## Work to be completed
In the data below, one line contains "登録された部品リストについて、当社" and a later one contains "soluciones para todos". Print both, with every line between them, exactly and alone.
---*---
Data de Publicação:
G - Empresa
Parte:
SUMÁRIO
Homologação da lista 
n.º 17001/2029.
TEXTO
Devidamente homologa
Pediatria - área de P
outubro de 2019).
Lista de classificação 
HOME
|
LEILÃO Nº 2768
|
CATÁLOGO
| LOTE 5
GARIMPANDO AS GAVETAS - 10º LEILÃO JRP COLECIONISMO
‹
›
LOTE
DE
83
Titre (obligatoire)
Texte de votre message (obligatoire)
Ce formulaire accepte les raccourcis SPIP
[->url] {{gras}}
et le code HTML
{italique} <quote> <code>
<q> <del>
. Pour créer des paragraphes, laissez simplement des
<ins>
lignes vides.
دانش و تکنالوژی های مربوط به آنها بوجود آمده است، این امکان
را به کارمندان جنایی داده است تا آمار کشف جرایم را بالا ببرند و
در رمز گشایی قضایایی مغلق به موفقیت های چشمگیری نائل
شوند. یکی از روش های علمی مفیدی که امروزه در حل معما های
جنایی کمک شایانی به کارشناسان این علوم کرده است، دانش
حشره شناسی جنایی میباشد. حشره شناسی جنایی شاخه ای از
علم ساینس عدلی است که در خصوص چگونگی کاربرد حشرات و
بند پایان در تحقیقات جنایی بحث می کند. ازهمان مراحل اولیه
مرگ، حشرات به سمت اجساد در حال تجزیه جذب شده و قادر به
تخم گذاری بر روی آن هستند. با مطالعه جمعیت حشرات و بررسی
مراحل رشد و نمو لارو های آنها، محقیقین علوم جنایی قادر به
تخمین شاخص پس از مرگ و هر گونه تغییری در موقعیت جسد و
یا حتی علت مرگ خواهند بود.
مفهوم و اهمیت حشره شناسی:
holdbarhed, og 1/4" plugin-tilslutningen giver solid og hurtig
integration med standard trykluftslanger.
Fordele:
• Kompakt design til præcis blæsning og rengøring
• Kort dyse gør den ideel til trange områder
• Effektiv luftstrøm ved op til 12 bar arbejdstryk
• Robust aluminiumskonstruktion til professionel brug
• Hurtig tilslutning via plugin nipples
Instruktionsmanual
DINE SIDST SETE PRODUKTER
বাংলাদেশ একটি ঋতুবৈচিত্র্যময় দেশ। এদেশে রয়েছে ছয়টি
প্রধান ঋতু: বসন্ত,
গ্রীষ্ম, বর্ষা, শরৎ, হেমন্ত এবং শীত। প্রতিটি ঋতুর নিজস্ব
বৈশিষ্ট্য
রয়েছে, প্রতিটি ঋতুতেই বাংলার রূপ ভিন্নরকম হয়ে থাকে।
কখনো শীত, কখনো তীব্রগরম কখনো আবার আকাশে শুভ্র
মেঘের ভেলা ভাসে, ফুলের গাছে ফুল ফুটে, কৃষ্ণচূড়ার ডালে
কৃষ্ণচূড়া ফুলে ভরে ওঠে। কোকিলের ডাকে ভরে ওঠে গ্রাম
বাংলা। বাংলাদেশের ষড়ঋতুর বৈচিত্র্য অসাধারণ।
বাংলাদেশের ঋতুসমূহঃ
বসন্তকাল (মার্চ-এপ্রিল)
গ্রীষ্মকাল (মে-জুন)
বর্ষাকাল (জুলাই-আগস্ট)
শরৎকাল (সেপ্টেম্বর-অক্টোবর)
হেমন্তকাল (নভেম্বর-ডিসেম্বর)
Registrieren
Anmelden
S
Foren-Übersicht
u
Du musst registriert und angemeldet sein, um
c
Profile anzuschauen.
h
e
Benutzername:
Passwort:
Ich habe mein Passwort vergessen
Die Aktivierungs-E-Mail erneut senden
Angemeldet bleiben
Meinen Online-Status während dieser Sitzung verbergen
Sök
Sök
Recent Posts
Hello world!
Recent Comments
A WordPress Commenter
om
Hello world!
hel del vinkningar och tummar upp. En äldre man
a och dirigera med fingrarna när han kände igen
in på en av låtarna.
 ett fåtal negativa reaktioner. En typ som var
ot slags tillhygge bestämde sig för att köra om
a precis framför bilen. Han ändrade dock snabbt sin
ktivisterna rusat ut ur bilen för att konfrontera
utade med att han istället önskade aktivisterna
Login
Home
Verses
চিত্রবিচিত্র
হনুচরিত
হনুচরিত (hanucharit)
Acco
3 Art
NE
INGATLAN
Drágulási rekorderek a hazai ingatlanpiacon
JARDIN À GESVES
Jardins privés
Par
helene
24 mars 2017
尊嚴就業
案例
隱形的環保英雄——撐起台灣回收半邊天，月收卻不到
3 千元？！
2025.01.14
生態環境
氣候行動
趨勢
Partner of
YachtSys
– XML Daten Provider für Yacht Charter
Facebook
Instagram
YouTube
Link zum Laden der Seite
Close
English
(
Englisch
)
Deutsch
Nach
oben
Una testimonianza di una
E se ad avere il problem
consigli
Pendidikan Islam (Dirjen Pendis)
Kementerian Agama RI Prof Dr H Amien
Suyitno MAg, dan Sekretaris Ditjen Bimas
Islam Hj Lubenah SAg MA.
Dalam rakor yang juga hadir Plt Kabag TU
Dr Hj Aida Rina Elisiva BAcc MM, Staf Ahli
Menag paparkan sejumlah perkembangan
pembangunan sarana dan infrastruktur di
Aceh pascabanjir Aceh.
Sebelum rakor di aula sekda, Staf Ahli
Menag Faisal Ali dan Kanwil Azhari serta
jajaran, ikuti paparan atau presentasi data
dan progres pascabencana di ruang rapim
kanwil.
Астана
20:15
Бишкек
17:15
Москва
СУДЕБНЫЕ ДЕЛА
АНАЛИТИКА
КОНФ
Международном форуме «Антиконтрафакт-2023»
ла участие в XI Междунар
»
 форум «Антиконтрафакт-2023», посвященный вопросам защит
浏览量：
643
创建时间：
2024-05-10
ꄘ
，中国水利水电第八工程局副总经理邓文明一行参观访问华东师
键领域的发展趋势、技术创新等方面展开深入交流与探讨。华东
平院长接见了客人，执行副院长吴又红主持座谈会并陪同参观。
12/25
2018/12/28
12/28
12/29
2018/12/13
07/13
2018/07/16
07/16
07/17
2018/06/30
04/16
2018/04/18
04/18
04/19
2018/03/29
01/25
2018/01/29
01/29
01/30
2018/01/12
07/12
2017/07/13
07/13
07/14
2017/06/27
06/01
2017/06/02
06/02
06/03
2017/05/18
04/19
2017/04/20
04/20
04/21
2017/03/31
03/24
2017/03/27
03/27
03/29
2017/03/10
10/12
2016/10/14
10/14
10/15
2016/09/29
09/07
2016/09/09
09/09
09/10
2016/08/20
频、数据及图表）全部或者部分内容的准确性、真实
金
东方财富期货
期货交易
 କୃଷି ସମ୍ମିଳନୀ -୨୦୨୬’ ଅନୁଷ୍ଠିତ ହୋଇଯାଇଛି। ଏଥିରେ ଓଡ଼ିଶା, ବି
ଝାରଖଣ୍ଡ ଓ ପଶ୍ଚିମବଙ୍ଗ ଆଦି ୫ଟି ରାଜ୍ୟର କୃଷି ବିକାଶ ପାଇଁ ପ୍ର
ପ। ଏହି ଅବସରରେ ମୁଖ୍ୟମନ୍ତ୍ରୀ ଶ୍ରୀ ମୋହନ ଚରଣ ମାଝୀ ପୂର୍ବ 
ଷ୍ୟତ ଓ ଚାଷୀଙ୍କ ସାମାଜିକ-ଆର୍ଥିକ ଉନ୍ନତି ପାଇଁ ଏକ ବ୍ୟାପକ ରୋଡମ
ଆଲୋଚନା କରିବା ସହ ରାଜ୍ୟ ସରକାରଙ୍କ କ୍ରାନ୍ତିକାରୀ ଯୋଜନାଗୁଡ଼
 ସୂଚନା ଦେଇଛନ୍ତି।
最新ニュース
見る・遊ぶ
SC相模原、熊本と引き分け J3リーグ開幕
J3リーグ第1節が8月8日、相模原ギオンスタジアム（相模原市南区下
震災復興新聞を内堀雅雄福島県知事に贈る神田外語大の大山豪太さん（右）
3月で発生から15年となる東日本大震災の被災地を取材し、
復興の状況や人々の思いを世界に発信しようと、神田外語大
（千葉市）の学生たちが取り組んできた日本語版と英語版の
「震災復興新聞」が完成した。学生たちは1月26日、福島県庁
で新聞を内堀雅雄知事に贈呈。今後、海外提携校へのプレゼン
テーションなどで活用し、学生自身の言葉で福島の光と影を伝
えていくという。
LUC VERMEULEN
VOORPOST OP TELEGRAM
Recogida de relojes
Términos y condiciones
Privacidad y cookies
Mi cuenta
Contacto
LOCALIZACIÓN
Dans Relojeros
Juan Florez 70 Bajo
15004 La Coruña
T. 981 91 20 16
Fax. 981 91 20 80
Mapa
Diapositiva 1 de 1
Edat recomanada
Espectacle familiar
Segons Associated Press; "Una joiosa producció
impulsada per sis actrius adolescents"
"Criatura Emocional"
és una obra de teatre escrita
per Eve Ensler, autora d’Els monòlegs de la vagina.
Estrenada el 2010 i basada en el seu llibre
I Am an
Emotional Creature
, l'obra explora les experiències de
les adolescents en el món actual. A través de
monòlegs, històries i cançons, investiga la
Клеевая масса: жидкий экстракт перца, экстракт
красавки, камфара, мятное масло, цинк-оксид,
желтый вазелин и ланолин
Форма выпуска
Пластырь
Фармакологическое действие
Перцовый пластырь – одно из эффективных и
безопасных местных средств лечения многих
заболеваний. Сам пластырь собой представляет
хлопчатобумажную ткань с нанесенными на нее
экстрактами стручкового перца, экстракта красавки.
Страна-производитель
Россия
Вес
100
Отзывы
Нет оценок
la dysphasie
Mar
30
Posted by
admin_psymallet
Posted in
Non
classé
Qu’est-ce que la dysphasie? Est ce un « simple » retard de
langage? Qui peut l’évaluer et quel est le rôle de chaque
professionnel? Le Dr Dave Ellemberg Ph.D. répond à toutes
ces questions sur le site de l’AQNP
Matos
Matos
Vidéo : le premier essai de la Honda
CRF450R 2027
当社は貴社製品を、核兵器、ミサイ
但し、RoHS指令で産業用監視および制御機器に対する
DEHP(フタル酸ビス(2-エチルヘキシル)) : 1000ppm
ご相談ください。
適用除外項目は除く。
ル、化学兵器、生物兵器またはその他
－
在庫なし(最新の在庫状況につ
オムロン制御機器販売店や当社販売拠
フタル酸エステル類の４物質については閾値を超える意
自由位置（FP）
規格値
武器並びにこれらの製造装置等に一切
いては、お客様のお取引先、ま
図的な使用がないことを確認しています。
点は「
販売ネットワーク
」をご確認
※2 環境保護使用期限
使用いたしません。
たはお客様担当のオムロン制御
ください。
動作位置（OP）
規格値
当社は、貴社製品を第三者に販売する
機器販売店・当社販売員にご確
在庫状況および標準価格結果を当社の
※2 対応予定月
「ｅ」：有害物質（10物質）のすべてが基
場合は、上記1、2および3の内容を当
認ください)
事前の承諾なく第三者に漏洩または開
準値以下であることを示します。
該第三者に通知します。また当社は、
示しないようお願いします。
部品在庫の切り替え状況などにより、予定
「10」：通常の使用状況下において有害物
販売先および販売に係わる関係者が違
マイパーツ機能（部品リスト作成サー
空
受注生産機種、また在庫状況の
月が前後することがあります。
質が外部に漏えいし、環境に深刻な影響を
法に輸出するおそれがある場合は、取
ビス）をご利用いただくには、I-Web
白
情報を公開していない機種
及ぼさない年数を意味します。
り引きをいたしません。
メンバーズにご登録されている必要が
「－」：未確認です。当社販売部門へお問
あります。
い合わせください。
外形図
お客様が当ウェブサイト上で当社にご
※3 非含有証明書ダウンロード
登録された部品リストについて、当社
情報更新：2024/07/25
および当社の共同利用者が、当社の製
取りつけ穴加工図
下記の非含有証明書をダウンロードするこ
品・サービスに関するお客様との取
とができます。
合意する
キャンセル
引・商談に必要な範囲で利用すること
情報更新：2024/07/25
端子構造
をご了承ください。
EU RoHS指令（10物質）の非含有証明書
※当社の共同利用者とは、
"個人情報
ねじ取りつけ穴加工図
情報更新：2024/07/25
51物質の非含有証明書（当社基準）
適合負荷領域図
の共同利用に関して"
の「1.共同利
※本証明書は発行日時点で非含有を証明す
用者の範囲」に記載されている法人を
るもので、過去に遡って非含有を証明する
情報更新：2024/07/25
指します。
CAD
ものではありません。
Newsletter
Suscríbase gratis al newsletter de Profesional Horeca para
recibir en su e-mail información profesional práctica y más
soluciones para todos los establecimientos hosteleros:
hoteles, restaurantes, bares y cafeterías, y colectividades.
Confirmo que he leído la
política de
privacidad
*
---*---
## The answer
登録された部品リストについて、当社
情報更新：2024/07/25
および当社の共同利用者が、当社の製
取りつけ穴加工図
下記の非含有証明書をダウンロードするこ
品・サービスに関するお客様との取
とができます。
合意する
キャンセル
引・商談に必要な範囲で利用すること
情報更新：2024/07/25
端子構造
をご了承ください。
EU RoHS指令（10物質）の非含有証明書
※当社の共同利用者とは、
"個人情報
ねじ取りつけ穴加工図
情報更新：2024/07/25
51物質の非含有証明書（当社基準）
適合負荷領域図
の共同利用に関して"
の「1.共同利
※本証明書は発行日時点で非含有を証明す
用者の範囲」に記載されている法人を
るもので、過去に遡って非含有を証明する
情報更新：2024/07/25
指します。
CAD
ものではありません。
Newsletter
Suscríbase gratis al newsletter de Profesional Horeca para
recibir en su e-mail información profesional práctica y más
soluciones para todos los establecimientos hosteleros:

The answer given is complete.